* [Request]:
Rewrite the material below, replacing each occurrence of "present" with "shown" and leaving everything else unchanged.

* [Records for the task]:

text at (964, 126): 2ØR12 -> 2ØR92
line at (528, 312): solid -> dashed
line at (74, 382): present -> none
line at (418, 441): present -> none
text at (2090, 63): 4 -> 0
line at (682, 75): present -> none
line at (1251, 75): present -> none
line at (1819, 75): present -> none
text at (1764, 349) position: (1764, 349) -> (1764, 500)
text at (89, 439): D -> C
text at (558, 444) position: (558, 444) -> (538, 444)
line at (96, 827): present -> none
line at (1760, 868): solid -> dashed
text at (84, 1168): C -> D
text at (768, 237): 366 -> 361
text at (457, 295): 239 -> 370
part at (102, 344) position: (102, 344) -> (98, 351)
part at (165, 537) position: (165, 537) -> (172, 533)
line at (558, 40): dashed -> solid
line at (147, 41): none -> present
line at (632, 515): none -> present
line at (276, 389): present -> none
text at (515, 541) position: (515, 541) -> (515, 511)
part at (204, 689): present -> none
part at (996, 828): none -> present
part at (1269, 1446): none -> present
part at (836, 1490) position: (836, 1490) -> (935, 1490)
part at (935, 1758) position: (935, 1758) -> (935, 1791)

* [Exercise answer]:
text at (964, 126): 2ØR12 -> 2ØR92
line at (528, 312): solid -> dashed
line at (74, 382): shown -> none
line at (418, 441): shown -> none
text at (2090, 63): 4 -> 0
line at (682, 75): shown -> none
line at (1251, 75): shown -> none
line at (1819, 75): shown -> none
text at (1764, 349) position: (1764, 349) -> (1764, 500)
text at (89, 439): D -> C
text at (558, 444) position: (558, 444) -> (538, 444)
line at (96, 827): shown -> none
line at (1760, 868): solid -> dashed
text at (84, 1168): C -> D
text at (768, 237): 366 -> 361
text at (457, 295): 239 -> 370
part at (102, 344) position: (102, 344) -> (98, 351)
part at (165, 537) position: (165, 537) -> (172, 533)
line at (558, 40): dashed -> solid
line at (147, 41): none -> shown
line at (632, 515): none -> shown
line at (276, 389): shown -> none
text at (515, 541) position: (515, 541) -> (515, 511)
part at (204, 689): shown -> none
part at (996, 828): none -> shown
part at (1269, 1446): none -> shown
part at (836, 1490) position: (836, 1490) -> (935, 1490)
part at (935, 1758) position: (935, 1758) -> (935, 1791)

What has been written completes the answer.